In [6]:
import os, os.path
from PIL import Image
import requests
from io import BytesIO
import xml.etree.ElementTree as ET
import tqdm
import pandas as pd
import numpy as np
import imagehash

SCRAPE_DIR = '.scrape_output'

### Steps to fetch the xml files
1. Install `pip install oaiharvest`
2. Create a folder in this repo called '.scrape_output'
3. `cd .scrape_output`
4. Run the following command: `oai-harvest --set=Beelddocument --metadataPrefix=ese https://denbosch.hosting.deventit.net/atlantispubliek/oai.axd` (This may take a while)

### Test code to get the format of the xml file

In [12]:
tree = ET.parse('.scrape_output/14444813.ese.xml')
root = tree.getroot()

items = []

for child in root:
    prefix, has_namespace, postfix = child.tag.partition('}')
    items.append({
        'key': postfix,
        'value': child.text
    })

pd.DataFrame(items)

Unnamed: 0,key,value
0,title,Titelblad van de in het bedrijf gedrukte bijbe...
1,creator,Onbekend
2,subject,Steegjes
3,subject,Drukkerijen
4,coverage,'s-Hertogenbosch;Achter de Exters
5,publisher,Stadsarchief 's-Hertogenbosch
6,publisher,http://www.stadsarchief.nl/
7,date,1894
8,type,Fotocopie
9,hasFormat,http://denbosch.hosting.deventit.net/HttpHandl...

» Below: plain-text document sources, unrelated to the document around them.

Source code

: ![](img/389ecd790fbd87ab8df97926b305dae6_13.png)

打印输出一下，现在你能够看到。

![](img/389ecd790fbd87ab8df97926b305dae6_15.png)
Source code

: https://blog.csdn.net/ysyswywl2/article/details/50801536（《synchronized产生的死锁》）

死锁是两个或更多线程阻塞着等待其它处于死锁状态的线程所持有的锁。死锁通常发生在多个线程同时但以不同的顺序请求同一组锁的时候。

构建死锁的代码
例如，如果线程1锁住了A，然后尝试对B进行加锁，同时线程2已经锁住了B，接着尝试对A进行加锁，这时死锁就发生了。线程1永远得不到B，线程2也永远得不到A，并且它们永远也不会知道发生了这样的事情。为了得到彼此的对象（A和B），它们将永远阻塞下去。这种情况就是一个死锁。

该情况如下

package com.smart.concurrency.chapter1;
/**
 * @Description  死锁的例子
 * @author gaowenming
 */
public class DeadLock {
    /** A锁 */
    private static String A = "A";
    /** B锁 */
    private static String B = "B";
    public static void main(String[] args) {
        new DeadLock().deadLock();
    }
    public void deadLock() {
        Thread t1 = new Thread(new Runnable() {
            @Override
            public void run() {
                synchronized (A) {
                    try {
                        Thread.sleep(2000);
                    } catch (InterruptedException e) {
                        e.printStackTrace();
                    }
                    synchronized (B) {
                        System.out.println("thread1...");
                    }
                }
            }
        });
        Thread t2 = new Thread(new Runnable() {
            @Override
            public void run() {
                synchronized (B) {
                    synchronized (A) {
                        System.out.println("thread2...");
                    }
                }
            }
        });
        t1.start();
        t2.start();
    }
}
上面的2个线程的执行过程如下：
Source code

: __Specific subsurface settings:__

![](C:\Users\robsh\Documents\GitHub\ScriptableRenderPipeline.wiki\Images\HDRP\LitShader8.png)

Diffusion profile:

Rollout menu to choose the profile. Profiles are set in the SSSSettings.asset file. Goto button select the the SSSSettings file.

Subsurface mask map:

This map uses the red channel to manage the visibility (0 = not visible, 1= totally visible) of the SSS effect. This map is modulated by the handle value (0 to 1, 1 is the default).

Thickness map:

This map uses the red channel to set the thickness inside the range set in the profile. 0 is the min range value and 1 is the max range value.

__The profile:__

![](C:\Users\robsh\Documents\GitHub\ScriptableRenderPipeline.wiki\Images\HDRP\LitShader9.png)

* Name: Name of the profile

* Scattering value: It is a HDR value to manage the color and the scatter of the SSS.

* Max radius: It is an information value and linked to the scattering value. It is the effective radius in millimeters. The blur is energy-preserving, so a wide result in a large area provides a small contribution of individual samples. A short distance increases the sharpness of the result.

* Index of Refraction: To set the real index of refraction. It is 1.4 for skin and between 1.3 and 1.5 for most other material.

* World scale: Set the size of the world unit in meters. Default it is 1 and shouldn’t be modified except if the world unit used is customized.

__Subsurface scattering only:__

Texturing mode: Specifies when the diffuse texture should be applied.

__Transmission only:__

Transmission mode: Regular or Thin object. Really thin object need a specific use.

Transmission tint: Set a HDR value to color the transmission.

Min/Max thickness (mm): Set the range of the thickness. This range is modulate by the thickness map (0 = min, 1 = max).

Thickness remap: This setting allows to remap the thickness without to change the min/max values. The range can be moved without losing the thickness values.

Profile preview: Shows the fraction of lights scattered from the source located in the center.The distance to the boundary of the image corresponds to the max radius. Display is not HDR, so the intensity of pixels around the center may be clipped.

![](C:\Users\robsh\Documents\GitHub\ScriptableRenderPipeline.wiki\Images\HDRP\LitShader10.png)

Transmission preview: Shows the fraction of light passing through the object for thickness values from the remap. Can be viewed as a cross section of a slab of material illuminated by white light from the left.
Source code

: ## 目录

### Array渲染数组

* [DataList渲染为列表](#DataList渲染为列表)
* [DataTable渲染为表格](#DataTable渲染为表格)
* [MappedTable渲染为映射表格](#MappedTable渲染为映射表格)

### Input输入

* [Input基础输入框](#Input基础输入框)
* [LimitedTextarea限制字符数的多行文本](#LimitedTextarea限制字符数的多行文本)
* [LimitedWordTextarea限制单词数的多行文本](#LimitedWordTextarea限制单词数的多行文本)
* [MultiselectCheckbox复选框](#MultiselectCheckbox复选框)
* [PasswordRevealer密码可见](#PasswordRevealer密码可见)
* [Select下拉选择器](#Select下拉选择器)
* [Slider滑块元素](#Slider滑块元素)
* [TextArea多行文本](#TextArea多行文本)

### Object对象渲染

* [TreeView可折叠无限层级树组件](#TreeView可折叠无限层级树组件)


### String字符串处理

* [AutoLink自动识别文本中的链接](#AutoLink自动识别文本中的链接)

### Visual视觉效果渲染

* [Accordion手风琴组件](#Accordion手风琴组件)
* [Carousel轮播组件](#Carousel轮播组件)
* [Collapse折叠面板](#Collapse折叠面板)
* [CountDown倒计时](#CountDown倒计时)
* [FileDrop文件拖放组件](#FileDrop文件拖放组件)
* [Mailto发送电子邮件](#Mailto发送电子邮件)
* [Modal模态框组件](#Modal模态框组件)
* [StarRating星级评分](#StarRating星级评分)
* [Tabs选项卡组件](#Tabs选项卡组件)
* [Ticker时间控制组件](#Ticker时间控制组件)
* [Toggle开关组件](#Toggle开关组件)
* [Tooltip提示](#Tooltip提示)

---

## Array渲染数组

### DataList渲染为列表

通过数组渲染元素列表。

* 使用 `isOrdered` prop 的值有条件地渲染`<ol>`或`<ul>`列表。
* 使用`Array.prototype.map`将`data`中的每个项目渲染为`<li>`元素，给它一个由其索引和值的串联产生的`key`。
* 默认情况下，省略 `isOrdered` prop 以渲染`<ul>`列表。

### Create a list of the XML files

In [14]:
image_xml_files = [SCRAPE_DIR + '/' + name for name in os.listdir(SCRAPE_DIR)]
image_xml_files[:3]

['.scrape_output/14452242.ese.xml',
 '.scrape_output/14754600.ese.xml',
 '.scrape_output/14734482.ese.xml']

#### Loop through the images and transform them into a dictionaries

In [25]:
images = []

# xml namespace
ns = {
    'dc': 'http://purl.org/dc/elements/1.1/',
    'europeana': 'http://www.europeana.eu/schemas/ese/',
    'dcterms': 'http://purl.org/dc/terms/'
}

# No image hash
no_img = '00ff6767777f8300'

for image_xml in image_xml_files[:3]:
    # Parse as xml
    tree = ET.parse(image_xml)
    
    # Get the root of the tree
    root = tree.getroot()
    
    # Dictionary to store the image attributes
    image_attribs = {}
    
    # Image url
    image_url = root.find('europeana:object', ns).text
    
    # Check if the image exists
#     response = requests.get(image_url)
#     image = Image.open(BytesIO(response.content))
#     hasj = str(imagehash.average_hash(image))
    
#     # If there is no image
#     if hasj == no_img:
#         continue

#     # Size of the image
#     image_attribs['width'], image_attribs['height'] = image.size
    
    # Image url
    image_attribs['url'] = image_url
    
    # Get the title
    image_attribs['title'] = root.find('dc:title', ns).text.strip()
    
    # Location
    coverage = root.find('dc:coverage', ns)
    
    if coverage != None:
        coverage = coverage.text.split(';')
        
        # Don't store the image if it is not located in Den Bosch
        if coverage[0] != "'s-Hertogenbosch":
            continue
            
        street = coverage[1]
        image_attribs['street'] = street
            
    # Date
    image_attribs['date'] = root.find('dc:date', ns).text
    
    # Medium
    medium = root.find('dcterms:medium', ns)
    
    # Make sure the image is a photo
    if medium.text != 'Foto':
        continue
    
    # Add to list
    images.append(image_attribs)

In [26]:
df = pd.DataFrame(images)
df

Unnamed: 0,date,street,title,url
0,25/2/1952,Sint Jacobskerkhof,Carnaval. Groep leden van de oudste carnavalsv...,http://denbosch.hosting.deventit.net/HttpHandl...
1,8/2/1934,,RK Huishoud- en Industrieschool Marienburg. te...,http://denbosch.hosting.deventit.net/HttpHandl...